# What the exercise asks:
Render the stretch of the records from the line containing "essential to ensuring meaningful and lasting" through the line containing "our land-grant priorities" as a JSON list of strings, one string per line, with blank lines left out.

Data excerpts
'''
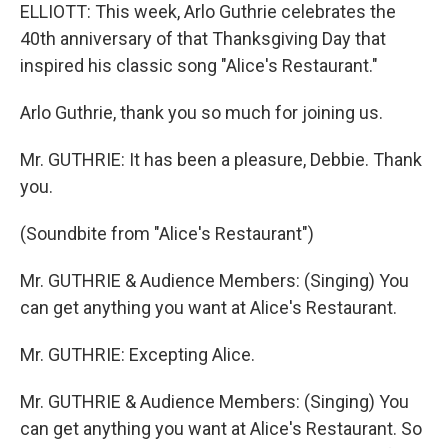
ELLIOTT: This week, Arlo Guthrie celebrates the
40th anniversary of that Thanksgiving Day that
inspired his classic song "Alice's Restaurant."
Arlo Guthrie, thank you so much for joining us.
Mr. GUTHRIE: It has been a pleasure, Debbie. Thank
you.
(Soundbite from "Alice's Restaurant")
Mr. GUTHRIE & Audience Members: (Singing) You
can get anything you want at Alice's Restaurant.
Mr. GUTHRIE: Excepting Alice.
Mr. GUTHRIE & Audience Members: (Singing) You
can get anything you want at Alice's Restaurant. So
'''
'''
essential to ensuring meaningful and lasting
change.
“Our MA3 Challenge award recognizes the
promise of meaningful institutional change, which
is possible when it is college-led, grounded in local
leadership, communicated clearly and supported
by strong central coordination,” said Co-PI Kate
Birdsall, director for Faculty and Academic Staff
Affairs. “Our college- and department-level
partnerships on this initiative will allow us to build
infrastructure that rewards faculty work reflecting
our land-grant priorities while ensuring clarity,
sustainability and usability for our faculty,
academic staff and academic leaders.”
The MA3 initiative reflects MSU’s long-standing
'''
# Solution:
[
  "essential to ensuring meaningful and lasting",
  "change.",
  "“Our MA3 Challenge award recognizes the",
  "promise of meaningful institutional change, which",
  "is possible when it is college-led, grounded in local",
  "leadership, communicated clearly and supported",
  "by strong central coordination,” said Co-PI Kate",
  "Birdsall, director for Faculty and Academic Staff",
  "Affairs. “Our college- and department-level",
  "partnerships on this initiative will allow us to build",
  "infrastructure that rewards faculty work reflecting",
  "our land-grant priorities while ensuring clarity,"
]